Florida’s SBA wants more safety improvements

Florida’s SBA wants more safety improvements

(Fla.) With the tumultuous mid-term elections in the rearview mirror, school officials have gathered in Tampa this week to finalize a slat of legislative goals for the coming session.

Topping the list is school safety—a move aimed at a getting the message out early to lawmakers and gun lobbyists that the package of laws approved last spring isn’t enough.

“We need to drive the narrative,” Suwannee County School Board member Jerry Taylor, told the Tampa Bay Times earlier this week. “If we do not drive the narrative, someone else will drive it for us.”

Just three weeks after the Parkland school shooting, where a gunman killed 17 students and staff, former Gov. Rick Scott signed legislation that raised the minimum age to purchase any firearm to 21 from 18; imposed a three-day waiting period on gun purchases; provided funds for school police officers and mental health counselors; and allowed local school districts and sheriffs to arm certain school personnel.

At the annual meeting of the Florida School Boards Association, members adopted platform language that would build on those steps by asking the Legislature to provide even more money for local security and mental health initiatives for the schools, including repeating revenue streams to keep officers and guards in place.

The FSBA, which represents all but three of the state’s school boards, will also press lawmakers to provide money for hiring school counselors and “to expand and enhance mental health services available through school and community coordinated services, and to provide enhanced wraparound services.”

A long-standing dispute over state tax law is also a priority. The group wants the Legislature to revise tax laws so that schools can benefit from rising property values—a longstanding demand from schools, which they say will help them better safeguard classrooms.

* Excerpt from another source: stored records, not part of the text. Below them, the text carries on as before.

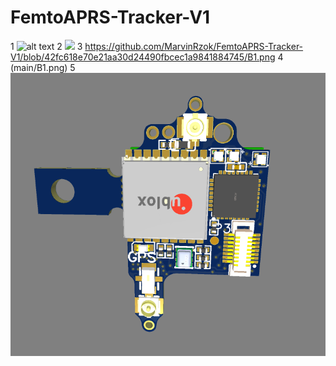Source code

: # FemtoAPRS-Tracker-V1

1
![alt text](https://github.com/MarvinRzok/FemtoAPRS-Tracker-V1/blob/main/B1.png?raw=true)
2
<img src="main/B1.png" width="800">
3
https://github.com/MarvinRzok/FemtoAPRS-Tracker-V1/blob/42fc618e70e21aa30d24490fbcec1a9841884745/B1.png
4
(main/B1.png)
5
<img src="./B1.png">
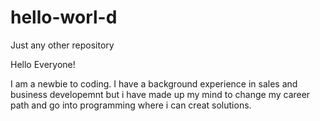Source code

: # hello-worl-d
Just any other repository

Hello Everyone!

I am a newbie to coding. I have a background experience in sales and business developemnt but i have made up my mind to change my career path and go into programming where i can creat solutions.
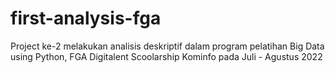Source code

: # first-analysis-fga
Project ke-2 melakukan analisis deskriptif dalam program pelatihan Big Data using Python, FGA Digitalent Scoolarship Kominfo pada Juli - Agustus 2022
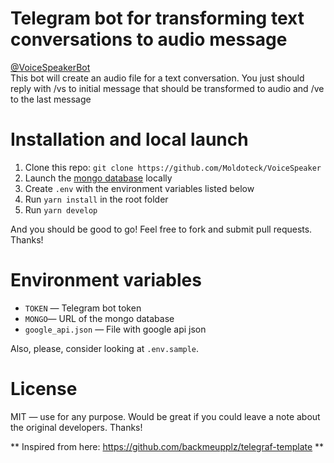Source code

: # Telegram bot for transforming text conversations to audio message
 <a href="https://t.me/VoiceSpeakerBot">@VoiceSpeakerBot</a><br>
This bot will create an audio file for a text conversation. You just should reply with /vs to initial message that should be transformed to audio and /ve to the last message

# Installation and local launch

1. Clone this repo: `git clone https://github.com/Moldoteck/VoiceSpeaker`
2. Launch the [mongo database](https://www.mongodb.com/) locally
3. Create `.env` with the environment variables listed below
4. Run `yarn install` in the root folder
5. Run `yarn develop`

And you should be good to go! Feel free to fork and submit pull requests. Thanks!

# Environment variables

- `TOKEN` — Telegram bot token
- `MONGO`— URL of the mongo database
- `google_api.json` — File with google api json

Also, please, consider looking at `.env.sample`.

# License

MIT — use for any purpose. Would be great if you could leave a note about the original developers. Thanks!

** Inspired from here: https://github.com/backmeupplz/telegraf-template **
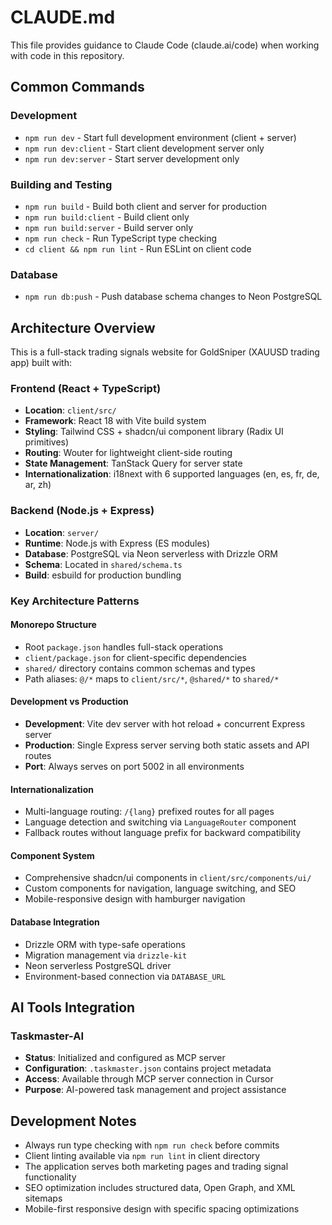 # CLAUDE.md

This file provides guidance to Claude Code (claude.ai/code) when working with code in this repository.

## Common Commands

### Development
- `npm run dev` - Start full development environment (client + server)
- `npm run dev:client` - Start client development server only
- `npm run dev:server` - Start server development only

### Building and Testing
- `npm run build` - Build both client and server for production
- `npm run build:client` - Build client only
- `npm run build:server` - Build server only  
- `npm run check` - Run TypeScript type checking
- `cd client && npm run lint` - Run ESLint on client code

### Database
- `npm run db:push` - Push database schema changes to Neon PostgreSQL

## Architecture Overview

This is a full-stack trading signals website for GoldSniper (XAUUSD trading app) built with:

### Frontend (React + TypeScript)
- **Location**: `client/src/`
- **Framework**: React 18 with Vite build system
- **Styling**: Tailwind CSS + shadcn/ui component library (Radix UI primitives)
- **Routing**: Wouter for lightweight client-side routing
- **State Management**: TanStack Query for server state
- **Internationalization**: i18next with 6 supported languages (en, es, fr, de, ar, zh)

### Backend (Node.js + Express)
- **Location**: `server/`
- **Runtime**: Node.js with Express (ES modules)
- **Database**: PostgreSQL via Neon serverless with Drizzle ORM
- **Schema**: Located in `shared/schema.ts`
- **Build**: esbuild for production bundling

### Key Architecture Patterns

#### Monorepo Structure
- Root `package.json` handles full-stack operations
- `client/package.json` for client-specific dependencies
- `shared/` directory contains common schemas and types
- Path aliases: `@/*` maps to `client/src/*`, `@shared/*` to `shared/*`

#### Development vs Production
- **Development**: Vite dev server with hot reload + concurrent Express server
- **Production**: Single Express server serving both static assets and API routes
- **Port**: Always serves on port 5002 in all environments

#### Internationalization
- Multi-language routing: `/{lang}` prefixed routes for all pages
- Language detection and switching via `LanguageRouter` component  
- Fallback routes without language prefix for backward compatibility

#### Component System
- Comprehensive shadcn/ui components in `client/src/components/ui/`
- Custom components for navigation, language switching, and SEO
- Mobile-responsive design with hamburger navigation

#### Database Integration
- Drizzle ORM with type-safe operations
- Migration management via `drizzle-kit`
- Neon serverless PostgreSQL driver
- Environment-based connection via `DATABASE_URL`

## AI Tools Integration

### Taskmaster-AI
- **Status**: Initialized and configured as MCP server
- **Configuration**: `.taskmaster.json` contains project metadata
- **Access**: Available through MCP server connection in Cursor
- **Purpose**: AI-powered task management and project assistance

## Development Notes

- Always run type checking with `npm run check` before commits
- Client linting available via `npm run lint` in client directory
- The application serves both marketing pages and trading signal functionality
- SEO optimization includes structured data, Open Graph, and XML sitemaps
- Mobile-first responsive design with specific spacing optimizations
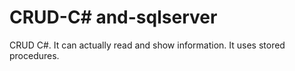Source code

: # CRUD-C# and-sqlserver
CRUD C#. It can actually read and show information. It uses stored procedures.

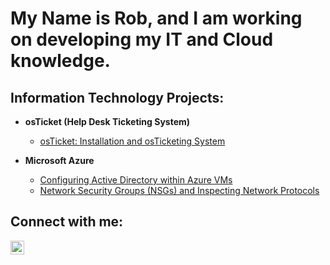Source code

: <h1>My Name is Rob, and I am working on developing my IT and Cloud knowledge.

<h2>Information Technology Projects:</h2>

- <b>osTicket (Help Desk Ticketing System)</b>
  - [osTicket: Installation and osTicketing System](https://github.com/rwright3rd/osticket-prereqs)

- <b>Microsoft Azure</b>
  - [Configuring Active Directory within Azure VMs](https://github.com/rwright3rd/Configuring-Active-Directory-within-Azure-VMs)
  - [Network Security Groups (NSGs) and Inspecting Network Protocols](https://github.com/rwright3rd/azure-network-protocols)

<h2>Connect with me:</h2>


[<img align="left" alt="Josh | LinkedIn" width="22px" src="https://cdn.jsdelivr.net/npm/simple-icons@v3/icons/linkedin.svg" />][linkedin]


[linkedin]: https://linkedin.com/in/
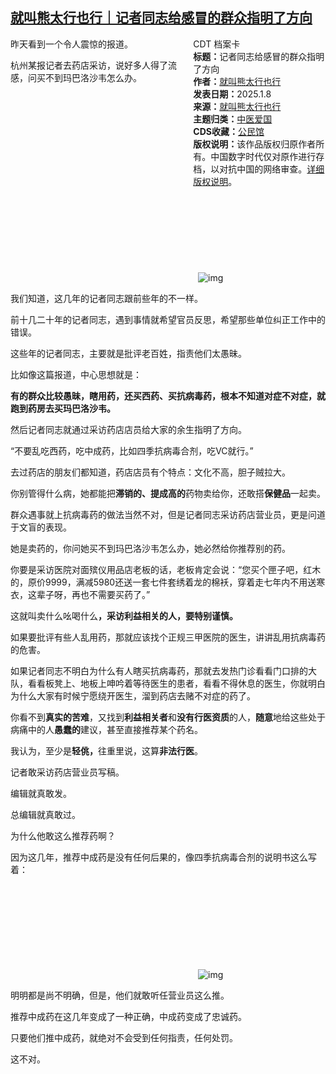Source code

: <!--1736472055000-->
[就叫熊太行也行｜记者同志给感冒的群众指明了方向](https://chinadigitaltimes.net/chinese/714836.html)
------

<div style="width:42%;float:right;padding-left:20px;"><div class="su-spoiler su-spoiler-style-fancy su-spoiler-icon-chevron-circle" data-scroll-offset="0" data-anchor-in-url="no"><div class="su-spoiler-title" tabindex="0" role="button"><span class="su-spoiler-icon"></span>CDT 档案卡</div><div class="su-spoiler-content su-u-clearfix su-u-trim"><strong>标题：</strong>记者同志给感冒的群众指明了方向<br><strong>作者：</strong><a href="https://chinadigitaltimes.net/space/熊太行" target="_blank">就叫熊太行也行</a><br><strong>发表日期：</strong>2025.1.8<br><strong>来源：</strong><a href="https://archive.ph/dVrUi" target="_blank">就叫熊太行也行</a><br><strong>主题归类：</strong><a href="https://chinadigitaltimes.net/space/中医爱国" target="_blank">中医爱国</a><br><strong>CDS收藏：</strong><a href="https://chinadigitaltimes.net/space/%E5%85%AC%E6%B0%91%E9%A6%86" target="_blank" rel="noopener">公民馆</a><br><strong>版权说明：</strong>该作品版权归原作者所有。中国数字时代仅对原作进行存档，以对抗中国的网络审查。<a href="https://chinadigitaltimes.net/chinese/copyright">详细版权说明</a>。</div></div></div><p>昨天看到一个令人震惊的报道。  </p><p>杭州某报记者去药店采访，说好多人得了流感，问买不到玛巴洛沙韦怎么办。</p><p><img decoding="async" src="data:image/svg+xml,%3Csvg%20xmlns='http://www.w3.org/2000/svg'%20viewBox='0%200%200%200'%3E%3C/svg%3E" alt="img" data-lazy-src="https://chinadigitaltimes.net/chinese/files/2025/01/post-714836-678052271ef21."><noscript><img decoding="async" src="https://chinadigitaltimes.net/chinese/files/2025/01/post-714836-678052271ef21." alt="img"></noscript></p><p>我们知道，这几年的记者同志跟前些年的不一样。</p><p>前十几二十年的记者同志，遇到事情就希望官员反思，希望那些单位纠正工作中的错误。</p><p>这些年的记者同志，主要就是批评老百姓，指责他们太愚昧。</p><p>比如像这篇报道，中心思想就是：</p><p><strong>有的群众比较愚昧，瞎用药，还买西药、买抗病毒药，根本不知道对症不对症，就跑到药房去买玛巴洛沙韦。</strong></p><p>然后记者同志就通过采访药店店员给大家的余生指明了方向。  </p><p>“不要乱吃西药，吃中成药，比如四季抗病毒合剂，吃VC就行。”  </p><p>去过药店的朋友们都知道，药店店员有个特点：文化不高，胆子贼拉大。  </p><p>你别管得什么病，她都能把<strong>滞销的、提成高的</strong>药物卖给你，还敢搭<strong>保健品</strong>一起卖。</p><p>群众遇事就上抗病毒药的做法当然不对，但是记者同志采访药店营业员，更是问道于文盲的表现。</p><p>她是卖药的，你问她买不到玛巴洛沙韦怎么办，她必然给你推荐别的药。</p><p>你要是采访医院对面殡仪用品店老板的话，老板肯定会说：“您买个匣子吧，红木的，原价9999，满减5980还送一套七件套绣着龙的棉袄，穿着走七年内不用送寒衣，这辈子呀，再也不需要买药了。”</p><p>这就叫卖什么吆喝什么<strong>，采访利益相关的人，要特别谨慎。</strong></p><p>如果要批评有些人乱用药，那就应该找个正规三甲医院的医生，讲讲乱用抗病毒药的危害。  </p><p>如果记者同志不明白为什么有人瞎买抗病毒药，那就去发热门诊看看门口排的大队，看看板凳上、地板上呻吟着等待医生的患者，看看不得休息的医生，你就明白为什么大家有时候宁愿绕开医生，溜到药店去赌不对症的药了。</p><p>你看不到<strong>真实的苦难</strong>，又找到<strong>利益相关者</strong>和<strong>没有行医资质</strong>的人，<strong>随意</strong>地给这些处于病痛中的人<strong>愚蠢的</strong>建议，甚至直接推荐某个药名。</p><p>我认为，至少是<strong>轻佻，</strong>往重里说，这算<strong>非法行医</strong>。  </p><p>记者敢采访药店营业员写稿。</p><p>编辑就真敢发。</p><p>总编辑就真敢过。</p><p>为什么他敢这么推荐药啊？</p><p>因为这几年，推荐中成药是没有任何后果的，像四季抗病毒合剂的说明书这么写着：</p><p><img decoding="async" src="data:image/svg+xml,%3Csvg%20xmlns='http://www.w3.org/2000/svg'%20viewBox='0%200%200%200'%3E%3C/svg%3E" alt="img" data-lazy-src="https://chinadigitaltimes.net/chinese/files/2025/01/post-714836-678052284f66b."><noscript><img decoding="async" src="https://chinadigitaltimes.net/chinese/files/2025/01/post-714836-678052284f66b." alt="img"></noscript></p><p>明明都是尚不明确，但是，他们就敢听任营业员这么推。</p><p>推荐中成药在这几年变成了一种正确，中成药变成了忠诚药。</p><p>只要他们推中成药，就绝对不会受到任何指责，任何处罚。</p><p>这不对。</p><div class="addtoany_share_save_container addtoany_content addtoany_content_bottom"><div class="a2a_kit a2a_kit_size_32 addtoany_list" data-a2a-url="https://chinadigitaltimes.net/chinese/714836.html" data-a2a-title="就叫熊太行也行｜记者同志给感冒的群众指明了方向"><a class="a2a_button_facebook" href="https://www.addtoany.com/add_to/facebook?linkurl=https%3A%2F%2Fchinadigitaltimes.net%2Fchinese%2F714836.html&amp;linkname=%E5%B0%B1%E5%8F%AB%E7%86%8A%E5%A4%AA%E8%A1%8C%E4%B9%9F%E8%A1%8C%EF%BD%9C%E8%AE%B0%E8%80%85%E5%90%8C%E5%BF%97%E7%BB%99%E6%84%9F%E5%86%92%E7%9A%84%E7%BE%A4%E4%BC%97%E6%8C%87%E6%98%8E%E4%BA%86%E6%96%B9%E5%90%91" title="Facebook" rel="nofollow noopener" target="_blank"></a><a class="a2a_button_twitter" href="https://www.addtoany.com/add_to/twitter?linkurl=https%3A%2F%2Fchinadigitaltimes.net%2Fchinese%2F714836.html&amp;linkname=%E5%B0%B1%E5%8F%AB%E7%86%8A%E5%A4%AA%E8%A1%8C%E4%B9%9F%E8%A1%8C%EF%BD%9C%E8%AE%B0%E8%80%85%E5%90%8C%E5%BF%97%E7%BB%99%E6%84%9F%E5%86%92%E7%9A%84%E7%BE%A4%E4%BC%97%E6%8C%87%E6%98%8E%E4%BA%86%E6%96%B9%E5%90%91" title="Twitter" rel="nofollow noopener" target="_blank"></a><a class="a2a_button_telegram" href="https://www.addtoany.com/add_to/telegram?linkurl=https%3A%2F%2Fchinadigitaltimes.net%2Fchinese%2F714836.html&amp;linkname=%E5%B0%B1%E5%8F%AB%E7%86%8A%E5%A4%AA%E8%A1%8C%E4%B9%9F%E8%A1%8C%EF%BD%9C%E8%AE%B0%E8%80%85%E5%90%8C%E5%BF%97%E7%BB%99%E6%84%9F%E5%86%92%E7%9A%84%E7%BE%A4%E4%BC%97%E6%8C%87%E6%98%8E%E4%BA%86%E6%96%B9%E5%90%91" title="Telegram" rel="nofollow noopener" target="_blank"></a><a class="a2a_button_reddit" href="https://www.addtoany.com/add_to/reddit?linkurl=https%3A%2F%2Fchinadigitaltimes.net%2Fchinese%2F714836.html&amp;linkname=%E5%B0%B1%E5%8F%AB%E7%86%8A%E5%A4%AA%E8%A1%8C%E4%B9%9F%E8%A1%8C%EF%BD%9C%E8%AE%B0%E8%80%85%E5%90%8C%E5%BF%97%E7%BB%99%E6%84%9F%E5%86%92%E7%9A%84%E7%BE%A4%E4%BC%97%E6%8C%87%E6%98%8E%E4%BA%86%E6%96%B9%E5%90%91" title="Reddit" rel="nofollow noopener" target="_blank"></a><a class="a2a_button_whatsapp" href="https://www.addtoany.com/add_to/whatsapp?linkurl=https%3A%2F%2Fchinadigitaltimes.net%2Fchinese%2F714836.html&amp;linkname=%E5%B0%B1%E5%8F%AB%E7%86%8A%E5%A4%AA%E8%A1%8C%E4%B9%9F%E8%A1%8C%EF%BD%9C%E8%AE%B0%E8%80%85%E5%90%8C%E5%BF%97%E7%BB%99%E6%84%9F%E5%86%92%E7%9A%84%E7%BE%A4%E4%BC%97%E6%8C%87%E6%98%8E%E4%BA%86%E6%96%B9%E5%90%91" title="WhatsApp" rel="nofollow noopener" target="_blank"></a><a class="a2a_button_email" href="https://www.addtoany.com/add_to/email?linkurl=https%3A%2F%2Fchinadigitaltimes.net%2Fchinese%2F714836.html&amp;linkname=%E5%B0%B1%E5%8F%AB%E7%86%8A%E5%A4%AA%E8%A1%8C%E4%B9%9F%E8%A1%8C%EF%BD%9C%E8%AE%B0%E8%80%85%E5%90%8C%E5%BF%97%E7%BB%99%E6%84%9F%E5%86%92%E7%9A%84%E7%BE%A4%E4%BC%97%E6%8C%87%E6%98%8E%E4%BA%86%E6%96%B9%E5%90%91" title="Email" rel="nofollow noopener" target="_blank"></a><a class="a2a_button_copy_link" href="https://www.addtoany.com/add_to/copy_link?linkurl=https%3A%2F%2Fchinadigitaltimes.net%2Fchinese%2F714836.html&amp;linkname=%E5%B0%B1%E5%8F%AB%E7%86%8A%E5%A4%AA%E8%A1%8C%E4%B9%9F%E8%A1%8C%EF%BD%9C%E8%AE%B0%E8%80%85%E5%90%8C%E5%BF%97%E7%BB%99%E6%84%9F%E5%86%92%E7%9A%84%E7%BE%A4%E4%BC%97%E6%8C%87%E6%98%8E%E4%BA%86%E6%96%B9%E5%90%91" title="Copy Link" rel="nofollow noopener" target="_blank"></a><a class="a2a_dd addtoany_share_save addtoany_share" href="https://www.addtoany.com/share"></a></div></div>
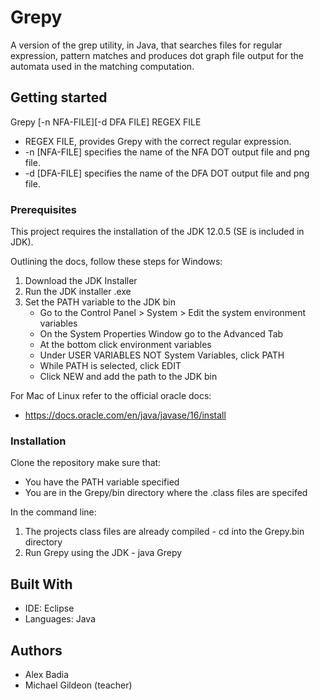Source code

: # Grepy
A version of the grep utility, in Java, that searches files for regular expression, pattern matches and produces dot graph file output for the automata used in the matching computation.

## Getting started

  Grepy [-n NFA-FILE][-d DFA FILE] REGEX FILE

  - REGEX FILE, provides Grepy with the correct regular expression.
  - -n [NFA-FILE] specifies the name of the NFA DOT output file and png file.
  - -d [DFA-FILE] specifies the name of the DFA DOT output file and png file.
  
### Prerequisites

This project requires the installation of the JDK 12.0.5 (SE is included in JDK).

Outlining the docs, follow these steps for Windows:

  1. Download the JDK Installer
  2. Run the JDK installer .exe
  3. Set the PATH variable to the JDK bin
      * Go to the Control Panel > System > Edit the system environment variables
      * On the System Properties Window go to the Advanced Tab
      * At the bottom click environment variables
      * Under USER VARIABLES NOT System Variables, click PATH
      * While PATH is selected, click EDIT
      * Click NEW and add the path to the JDK bin
  
For Mac of Linux refer to the official oracle docs:
  - https://docs.oracle.com/en/java/javase/16/install
  
### Installation

Clone the repository make sure that:
  - You have the PATH variable specified
  - You are in the Grepy/bin directory where the .class files are specifed

In the command line:

  1. The projects class files are already compiled
    - cd into the Grepy.bin directory
  2. Run Grepy using the JDK 
    - java Grepy

## Built With

- IDE: Eclipse
- Languages: Java

## Authors
- Alex Badia
- Michael Gildeon (teacher)

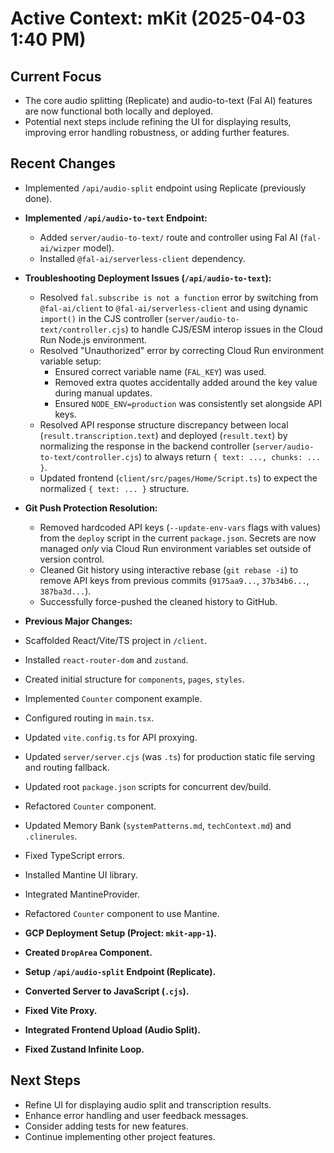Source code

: # Active Context: mKit (2025-04-03 1:40 PM)

## Current Focus

-   The core audio splitting (Replicate) and audio-to-text (Fal AI) features are now functional both locally and deployed.
-   Potential next steps include refining the UI for displaying results, improving error handling robustness, or adding further features.

## Recent Changes

*   Implemented `/api/audio-split` endpoint using Replicate (previously done).
*   **Implemented `/api/audio-to-text` Endpoint:**
    *   Added `server/audio-to-text/` route and controller using Fal AI (`fal-ai/wizper` model).
    *   Installed `@fal-ai/serverless-client` dependency.
*   **Troubleshooting Deployment Issues (`/api/audio-to-text`):**
    *   Resolved `fal.subscribe is not a function` error by switching from `@fal-ai/client` to `@fal-ai/serverless-client` and using dynamic `import()` in the CJS controller (`server/audio-to-text/controller.cjs`) to handle CJS/ESM interop issues in the Cloud Run Node.js environment.
    *   Resolved "Unauthorized" error by correcting Cloud Run environment variable setup:
        *   Ensured correct variable name (`FAL_KEY`) was used.
        *   Removed extra quotes accidentally added around the key value during manual updates.
        *   Ensured `NODE_ENV=production` was consistently set alongside API keys.
    *   Resolved API response structure discrepancy between local (`result.transcription.text`) and deployed (`result.text`) by normalizing the response in the backend controller (`server/audio-to-text/controller.cjs`) to always return `{ text: ..., chunks: ... }`.
    *   Updated frontend (`client/src/pages/Home/Script.ts`) to expect the normalized `{ text: ... }` structure.
*   **Git Push Protection Resolution:**
    *   Removed hardcoded API keys (`--update-env-vars` flags with values) from the `deploy` script in the current `package.json`. Secrets are now managed *only* via Cloud Run environment variables set outside of version control.
    *   Cleaned Git history using interactive rebase (`git rebase -i`) to remove API keys from previous commits (`9175aa9...`, `37b34b6...`, `387ba3d...`).
    *   Successfully force-pushed the cleaned history to GitHub.
*   **Previous Major Changes:**

*   Scaffolded React/Vite/TS project in `/client`.
*   Installed `react-router-dom` and `zustand`.
*   Created initial structure for `components`, `pages`, `styles`.
*   Implemented `Counter` component example.
*   Configured routing in `main.tsx`.
*   Updated `vite.config.ts` for API proxying.
*   Updated `server/server.cjs` (was `.ts`) for production static file serving and routing fallback.
*   Updated root `package.json` scripts for concurrent dev/build.
*   Refactored `Counter` component.
*   Updated Memory Bank (`systemPatterns.md`, `techContext.md`) and `.clinerules`.
*   Fixed TypeScript errors.
*   Installed Mantine UI library.
*   Integrated MantineProvider.
*   Refactored `Counter` component to use Mantine.
*   **GCP Deployment Setup (Project: `mkit-app-1`).**
*   **Created `DropArea` Component.**
*   **Setup `/api/audio-split` Endpoint (Replicate).**
*   **Converted Server to JavaScript (`.cjs`).**
*   **Fixed Vite Proxy.**
*   **Integrated Frontend Upload (Audio Split).**
*   **Fixed Zustand Infinite Loop.**

## Next Steps

*   Refine UI for displaying audio split and transcription results.
*   Enhance error handling and user feedback messages.
*   Consider adding tests for new features.
*   Continue implementing other project features.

Other priorities of the FSBA include:

  • Addressing the growing need to recruit and retain highly effective educators through an increase in the base state grant by a minimum of 3 percent, or $126, per student over the 2018 allocation; and
  • Authorizing school districts to re-employ school-based leaders, instructional personnel, and school safety personnel after one month, rather than 12 months, after retirement as currently required by law.